> [INSTRUCTIONS FOR THE TASK]: Transcribe every line of text in the listing below exactly as it appears, preserving the line breaks. Leave the picture out of your output.

> [SOURCE INFORMATION]:
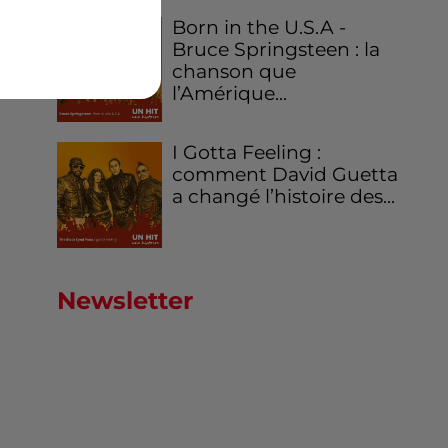
Born in the U.S.A -
Bruce Springsteen : la
chanson que
l’Amérique...
I Gotta Feeling :
comment David Guetta
a changé l’histoire des...
Newsletter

> [OUTPUT]:
Born in the U.S.A -
Bruce Springsteen : la
chanson que
l’Amérique...
I Gotta Feeling :
comment David Guetta
a changé l’histoire des...
Newsletter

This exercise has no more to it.